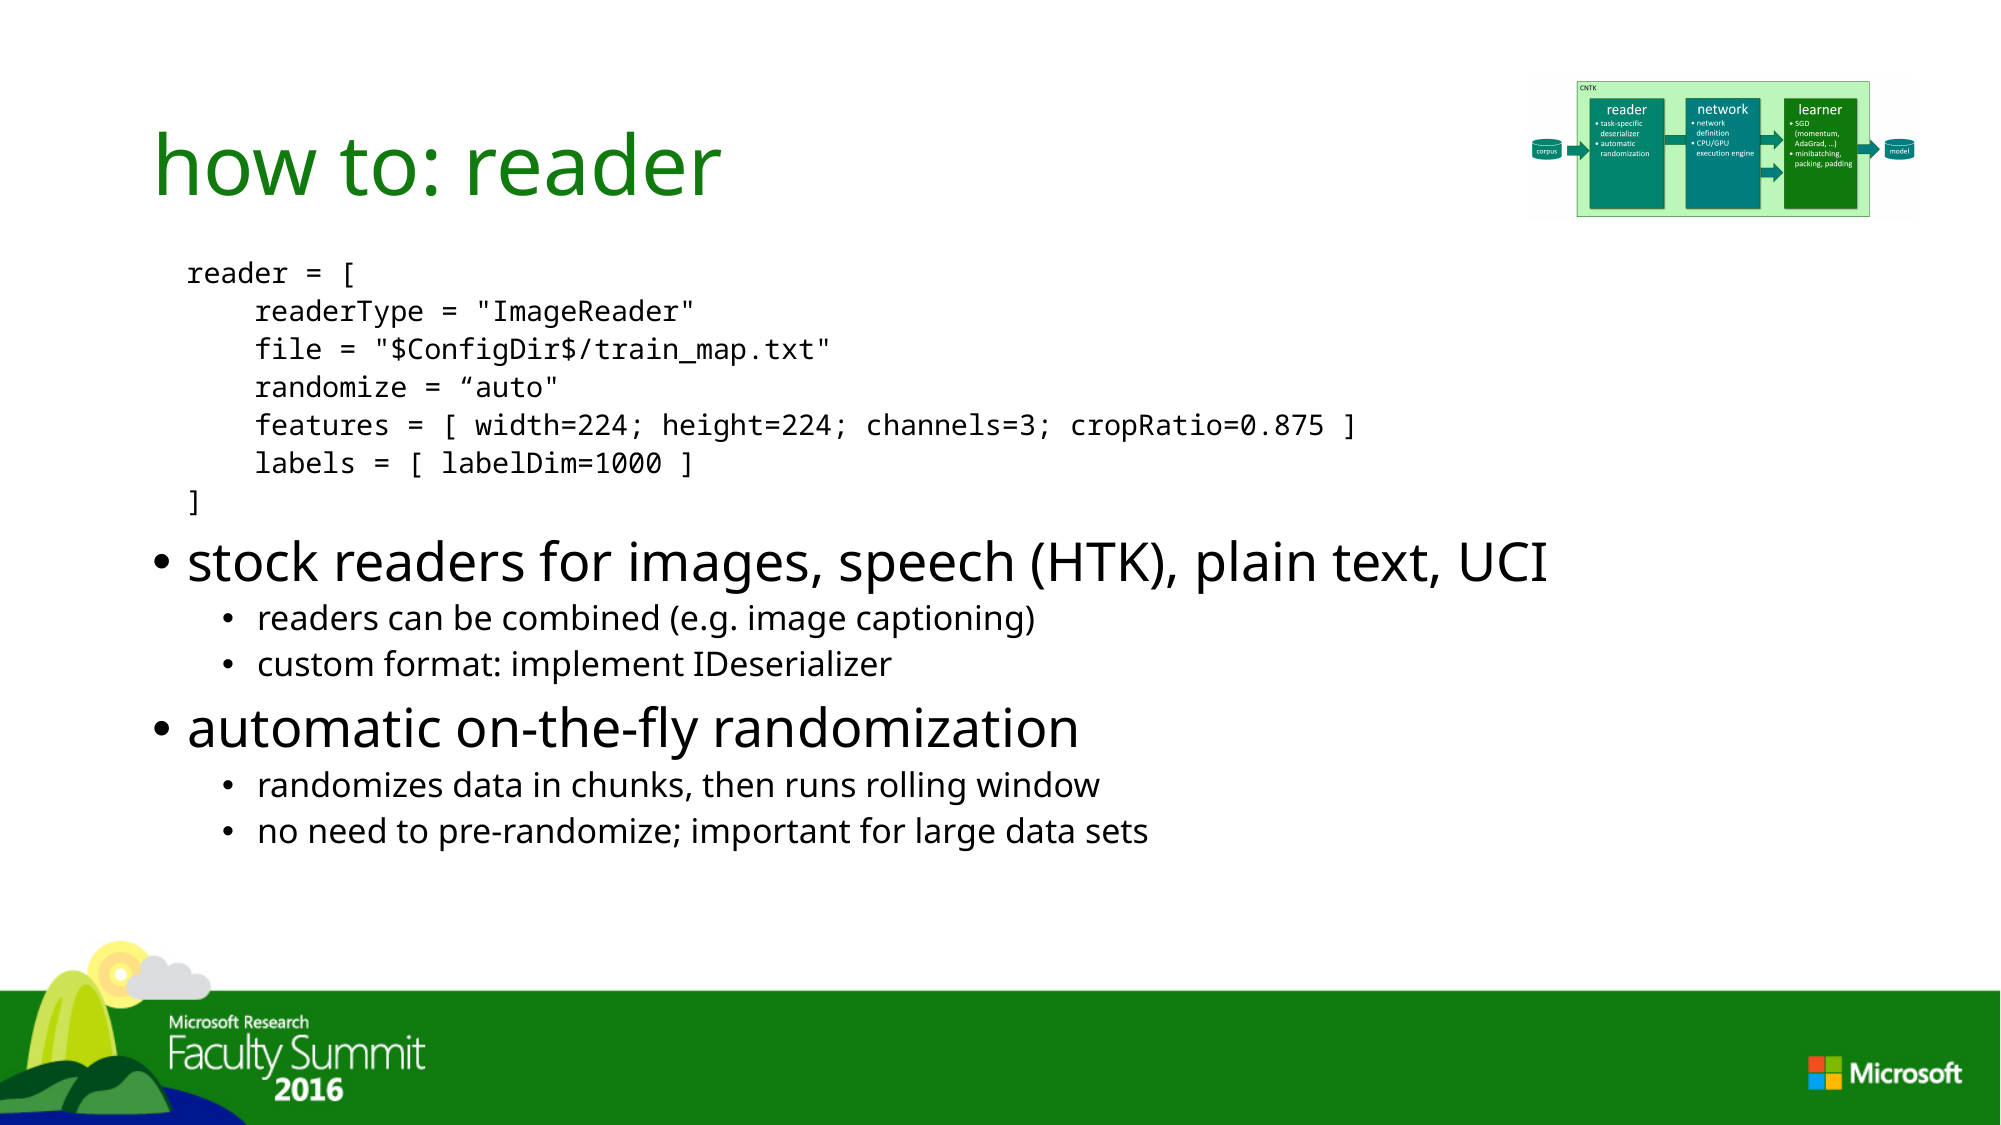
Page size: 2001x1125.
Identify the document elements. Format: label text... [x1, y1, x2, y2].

list reader = [ readerType = "ImageReader" file = "$ConfigDir$/train_map.txt" randomize = “auto" features = [ width=224; height=224; channels=3; cropRatio=0.875 ] labels = [ labelDim=1000 ] ] stock readers for images, speech (HTK), plain text, UCI readers can be combined (e.g. image captioning) custom format: implement IDeserializer automatic on-the-fly randomization randomizes data in chunks, then runs rolling window no need to pre-randomize; important for large data sets [137, 278, 1863, 865]
picture [0, 0, 2001, 1125]
title how to: reader [137, 59, 1863, 278]
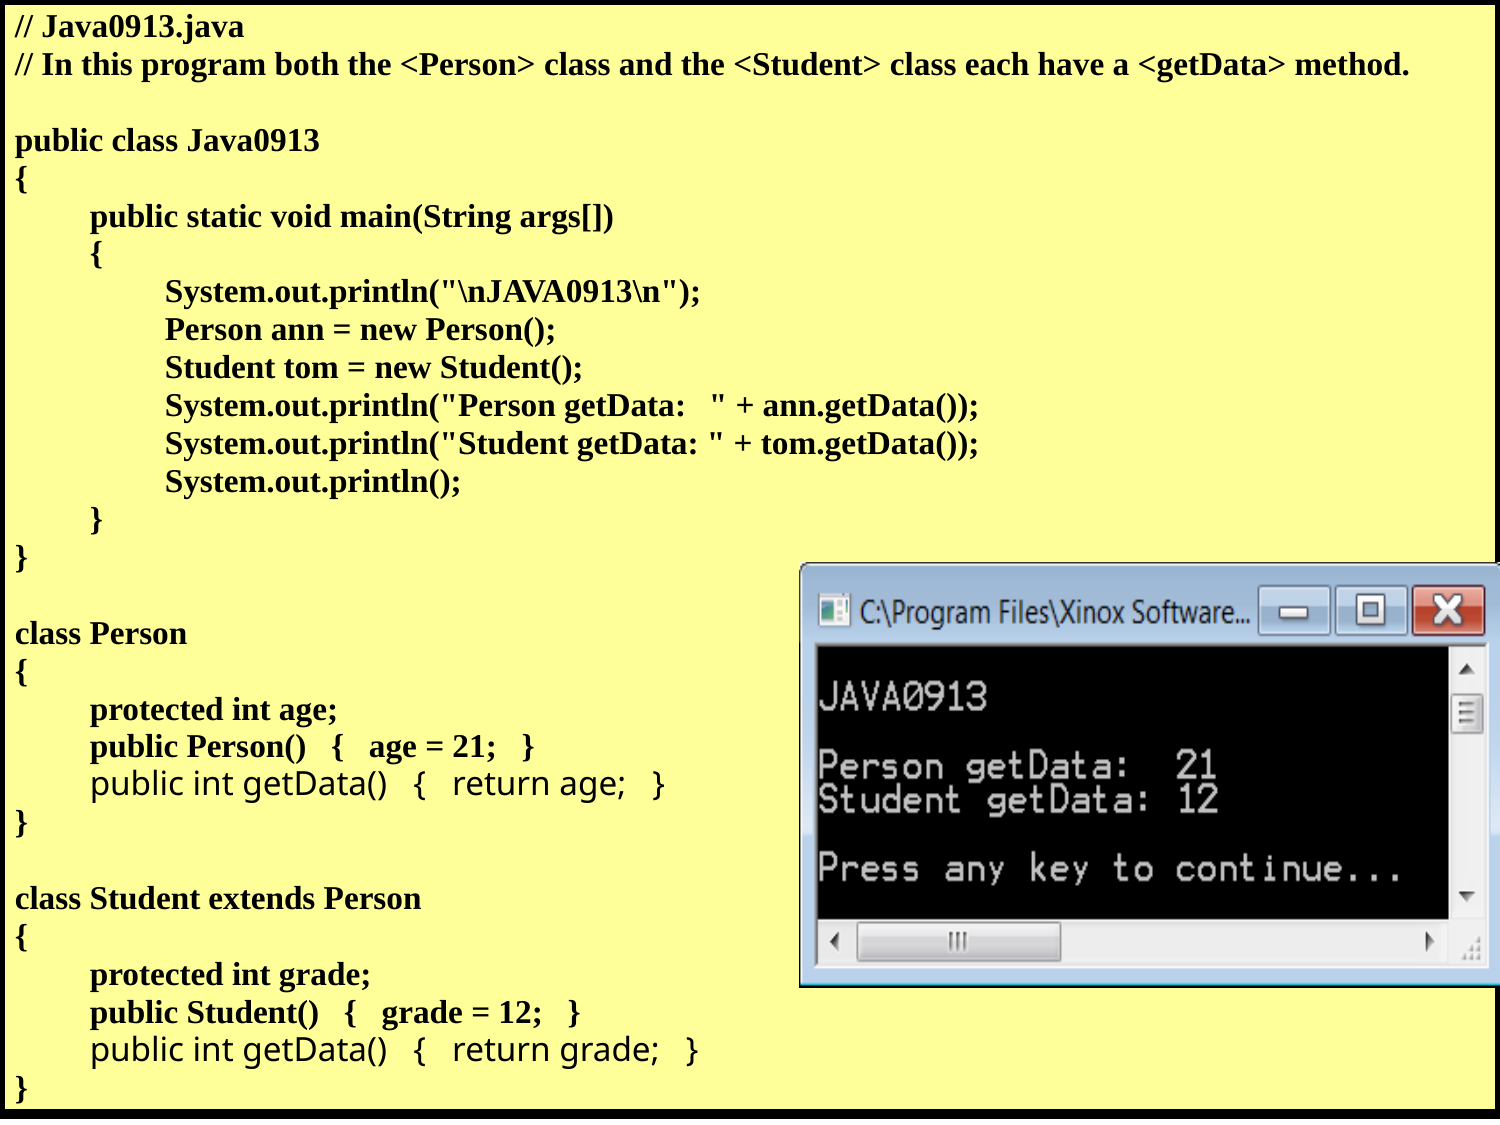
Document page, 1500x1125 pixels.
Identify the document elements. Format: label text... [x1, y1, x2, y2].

text_box // Java0913.java // In this program both the <Person> class and the <Student> class each have a <getData> method. public class Java0913 { public static void main(String args[]) { System.out.println("\nJAVA0913\n"); Person ann = new Person(); Student tom = new Student(); System.out.println("Person getData: " + ann.getData()); System.out.println("Student getData: " + tom.getData()); System.out.println(); } } class Person { protected int age; public Person() { age = 21; } public int getData() { return age; } } class Student extends Person { protected int grade; public Student() { grade = 12; } public int getData() { return grade; } } [0, 0, 1500, 1115]
picture [799, 562, 1500, 988]
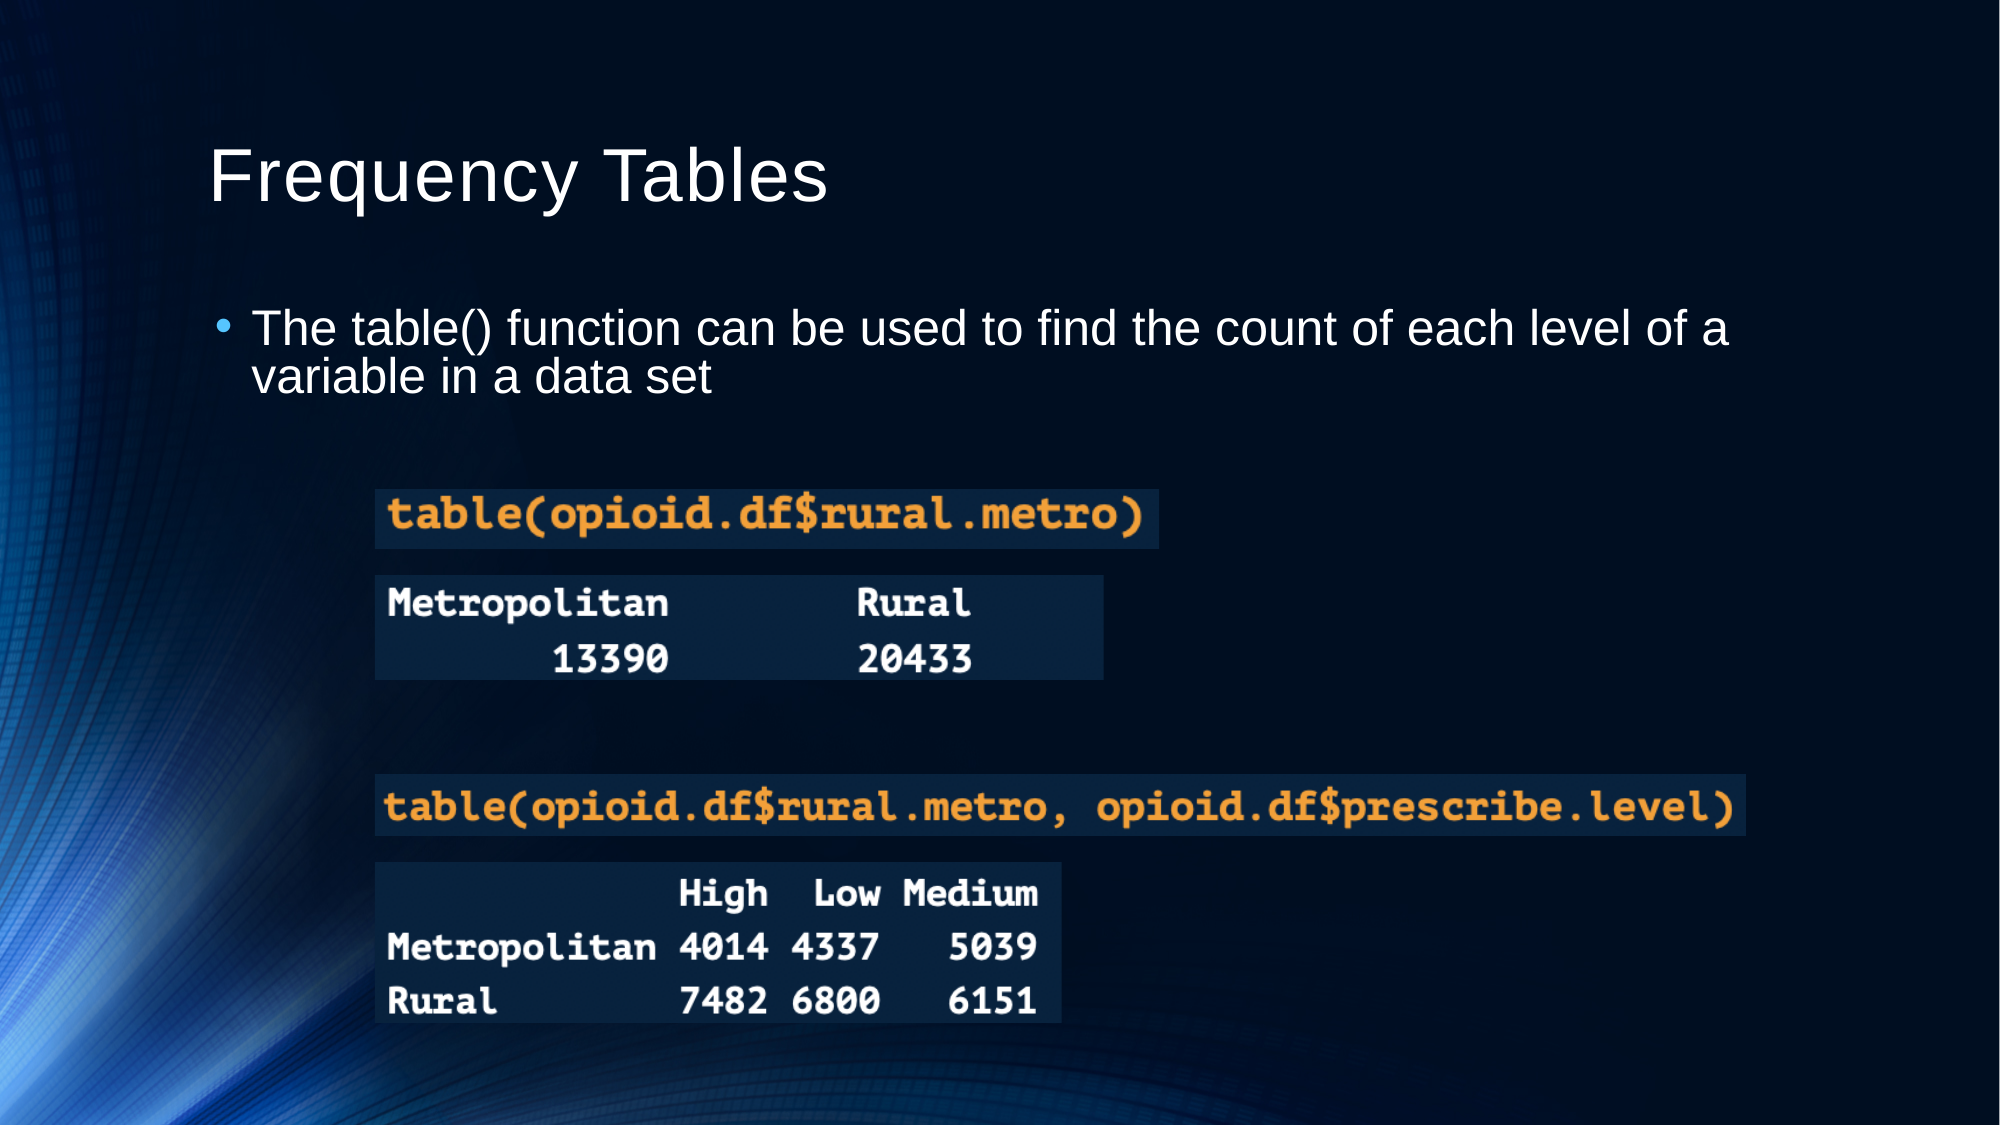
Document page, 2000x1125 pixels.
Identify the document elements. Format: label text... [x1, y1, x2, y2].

list The table() function can be used to find the count of each level of a variable in a data set [199, 299, 1838, 1063]
title Frequency Tables [193, 0, 1725, 225]
picture [0, 0, 2000, 1125]
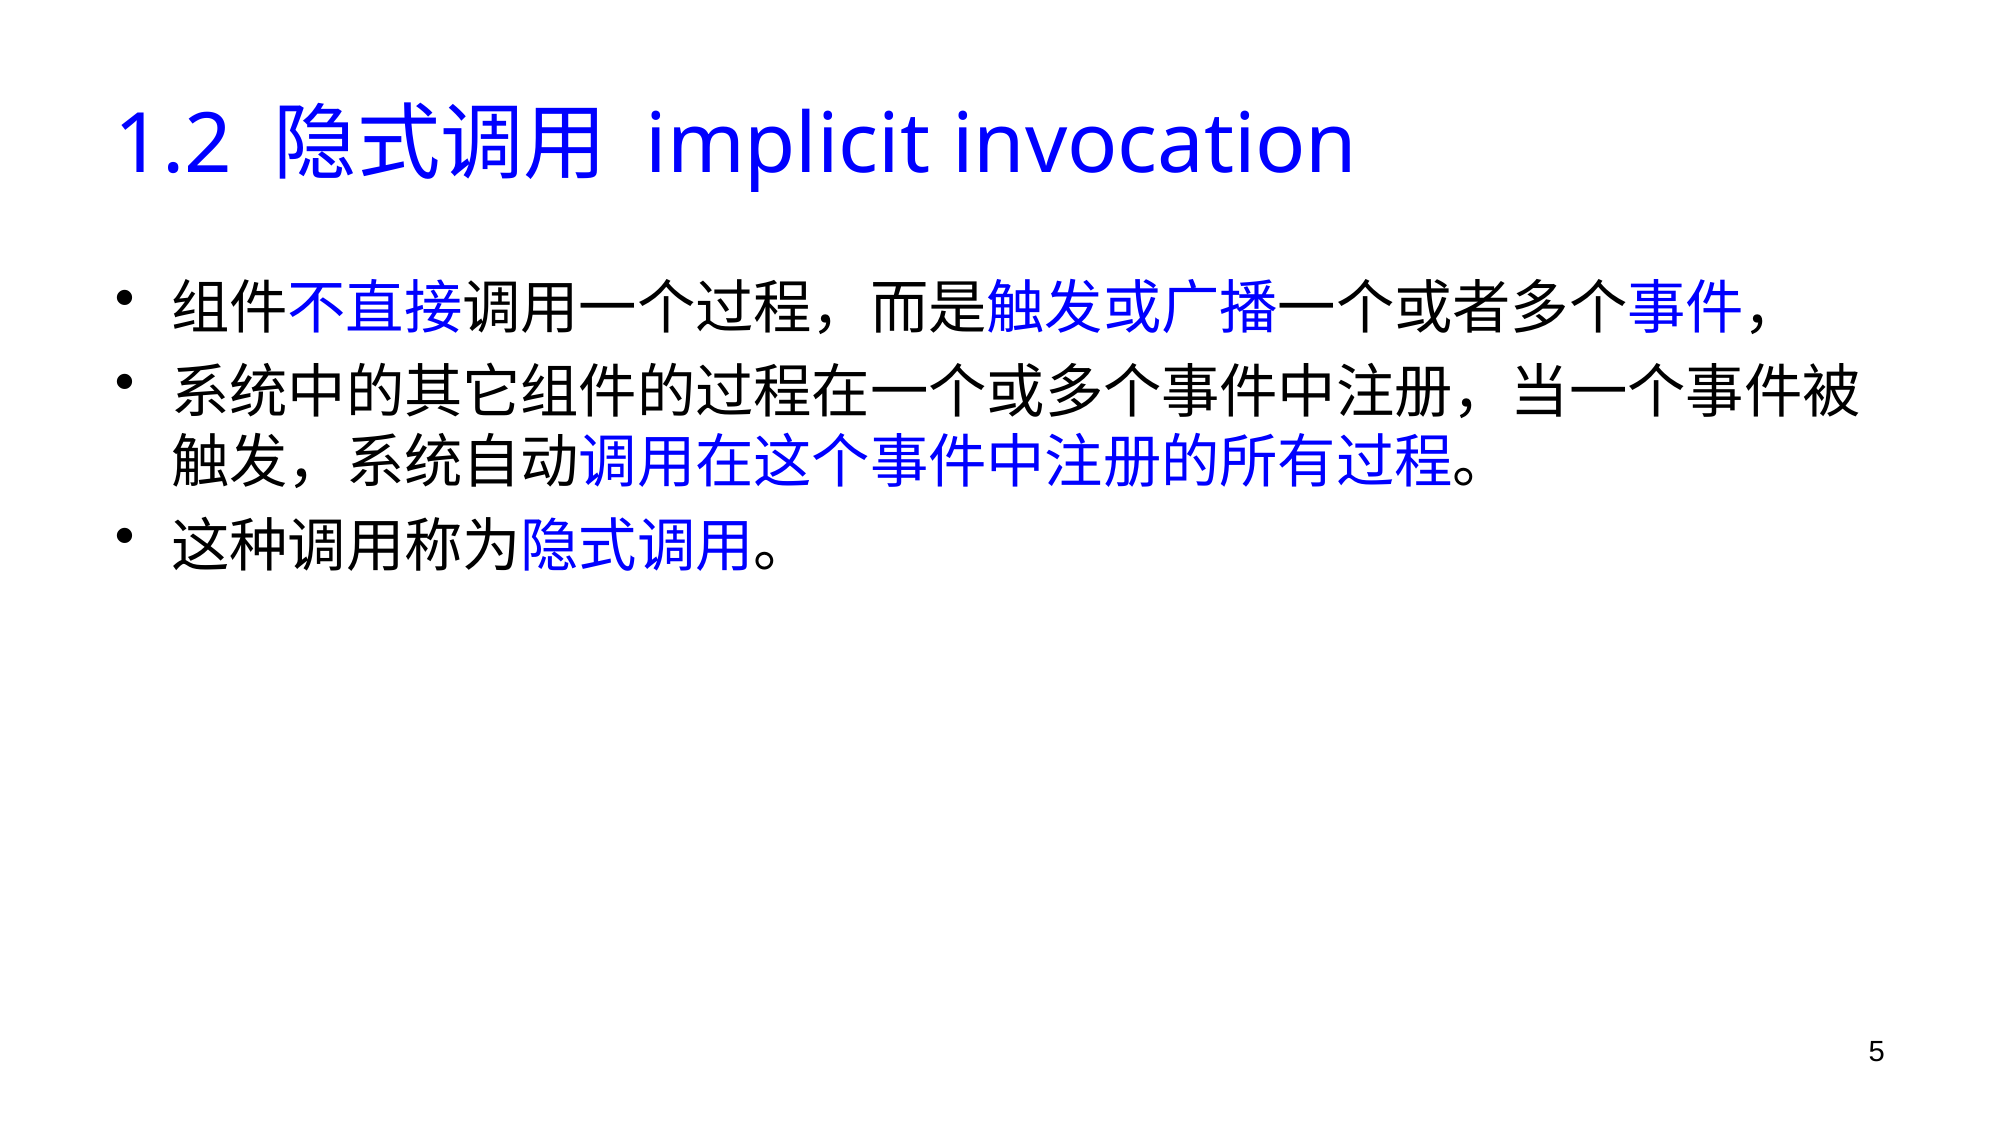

ACTION ITEM:
Wherever the string "pixels" appears in the entries above, return the line it appears on.

RESPONSE BOX:
Document page, 1500x1125 pixels.
Document page, 2000x1125 pixels.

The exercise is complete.